EM-Triumph 96: "Der Star ist die Mannschaft"

Dreimal schon hat die Nationalmannschaft die EM gewonnen, öfter hat keine andere Nation triumphiert. Bei der EURO 2016 ist der vierte Titel nach 1972, 1980 und 1996 das Ziel - 20 Jahre nach dem letzten Erfolg. Vor dem Turnier in Frankreich blättert DFB.de in der Historie. Heute: die Europameisterschaft 1996 in England.

1996 hatten die dritten deutschen Europameister einen schweren Rucksack zu tragen. Das WM-Aus 1994 in den USA - bereits im Viertelfinale - nahm die Nation der Mannschaft von Bundestrainer Berti Vogts krumm. Öffentlich standen die Zeichen auf Veränderung, doch der DFB blieb Vogts und seiner Linie treu. Er steuerte das Team mit nur einer Niederlage durch die Qualifikation. Die Pfiffe nach dem 2:1 über Albanien wichen euphorischem Beifall nach dem Abschluss gegen die Bulgaren in Berlin (3:1).

Vogts blieb dennoch nüchtern, als die England-Tickets gelöst waren: "Wir haben erst 60, 70 Prozent ausgeschöpft und müssen uns noch steigern, wenn wir die Vorrunde überstehen wollen." Aber die Stimmung im Land war bei annähernd 100 Prozent. "Die Nationalmannschaft hat jetzt den Stellenwert, der ihr gebührt", sagte Matthias Sammer, der 1996 zu Europas Fußballer des Jahres avancierte.

Kein absoluter Chef, mehrere Köpfe

Das Besondere an jener Mannschaft: Es gab keinen absoluten Chef. Dafür hatte sie mehrere Köpfe (Klinsmann, Sammer, Helmer) nach dem Rücktritt von Lothar Matthäus. "Wir hatten sehr viele Persönlichkeiten dabei, die in ihren Vereinen Kapitäne oder Stellvertreter waren", erklärte Stürmer Stefan Kuntz später die mentale Stabilität jenes Teams.

So wurden heikle Situationen wie das dritte Gruppenspiel (0:0 gegen Italien), als Thomas Strunz vom Platz flog und Andy Köpke einen Elfmeter hielt, das rustikal geführte Viertelfinale gegen die Kroaten (2:1), bei dem Kapitän Klinsmann verletzt ausschied, oder das Halbfinale gegen England gegen die Gastgeber, das erst im Elfmeterschießen entschieden wurde, gemeistert.
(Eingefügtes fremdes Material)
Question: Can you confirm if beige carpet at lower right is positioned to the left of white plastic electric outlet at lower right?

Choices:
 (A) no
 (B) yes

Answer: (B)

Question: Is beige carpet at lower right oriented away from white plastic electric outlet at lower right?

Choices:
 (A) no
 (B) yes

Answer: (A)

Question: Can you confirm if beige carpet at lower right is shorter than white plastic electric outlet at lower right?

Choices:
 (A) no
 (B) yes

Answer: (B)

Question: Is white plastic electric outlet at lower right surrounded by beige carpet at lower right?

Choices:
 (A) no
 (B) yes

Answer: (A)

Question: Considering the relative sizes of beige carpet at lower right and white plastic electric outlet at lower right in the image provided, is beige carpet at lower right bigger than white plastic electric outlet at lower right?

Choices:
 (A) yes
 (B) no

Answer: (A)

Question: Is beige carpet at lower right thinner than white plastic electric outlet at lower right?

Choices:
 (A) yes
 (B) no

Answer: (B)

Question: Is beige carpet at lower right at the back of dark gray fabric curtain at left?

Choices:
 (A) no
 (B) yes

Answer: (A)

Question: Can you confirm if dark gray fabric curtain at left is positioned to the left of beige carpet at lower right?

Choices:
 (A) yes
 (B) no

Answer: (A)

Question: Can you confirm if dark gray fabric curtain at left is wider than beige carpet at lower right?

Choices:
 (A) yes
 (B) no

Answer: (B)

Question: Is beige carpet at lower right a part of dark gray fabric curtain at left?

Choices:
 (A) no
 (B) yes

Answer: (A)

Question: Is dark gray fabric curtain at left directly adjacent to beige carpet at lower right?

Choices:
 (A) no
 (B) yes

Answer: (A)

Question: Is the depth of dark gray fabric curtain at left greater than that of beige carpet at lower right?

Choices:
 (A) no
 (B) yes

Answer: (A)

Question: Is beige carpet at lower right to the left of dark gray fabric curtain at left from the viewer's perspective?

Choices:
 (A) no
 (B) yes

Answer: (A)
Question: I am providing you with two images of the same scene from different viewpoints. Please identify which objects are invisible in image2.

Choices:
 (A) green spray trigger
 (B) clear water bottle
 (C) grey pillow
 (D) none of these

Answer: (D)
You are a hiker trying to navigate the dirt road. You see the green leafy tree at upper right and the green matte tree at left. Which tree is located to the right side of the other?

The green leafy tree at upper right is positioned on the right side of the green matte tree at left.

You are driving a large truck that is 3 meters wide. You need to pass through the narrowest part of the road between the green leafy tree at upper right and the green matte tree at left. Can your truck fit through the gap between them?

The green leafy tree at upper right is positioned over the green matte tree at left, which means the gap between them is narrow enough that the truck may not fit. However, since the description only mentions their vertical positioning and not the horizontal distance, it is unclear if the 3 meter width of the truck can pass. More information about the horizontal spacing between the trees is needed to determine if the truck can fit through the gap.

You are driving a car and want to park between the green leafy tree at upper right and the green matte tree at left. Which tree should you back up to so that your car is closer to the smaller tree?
Alle Deutschen trafen in Wembley. Andreas Möller schoss den entscheidenden Elfmeter, weil zuvor Köpke gegen Gareth Southgate pariert hatte.

Auf dem Weg ins Finale erwies sich wieder eine Blockbildung als Vorteil. Acht Spieler von Bayern München und sechs von Meister Borussia Dortmund kamen in der Qualifikation zum Einsatz und bildeten das Herz der Mannschaft. Die Rivalität der beiden Topklubs im Bundesliga-Alltag war wie 1972 kein Hindernis. Der damalige Münchner Thomas Strunz sagte: "Es gab eine unglaubliche Erfolgsorientiertheit. Der BVB war Meister, Bayern UEFA-Cup-Sieger. Trotz aller Rivalität war die Zusammenarbeit sehr respektvoll, wir wollten am Ende alle gewinnen. Der Star ist die Mannschaft – das ist das ganze Geheimnis."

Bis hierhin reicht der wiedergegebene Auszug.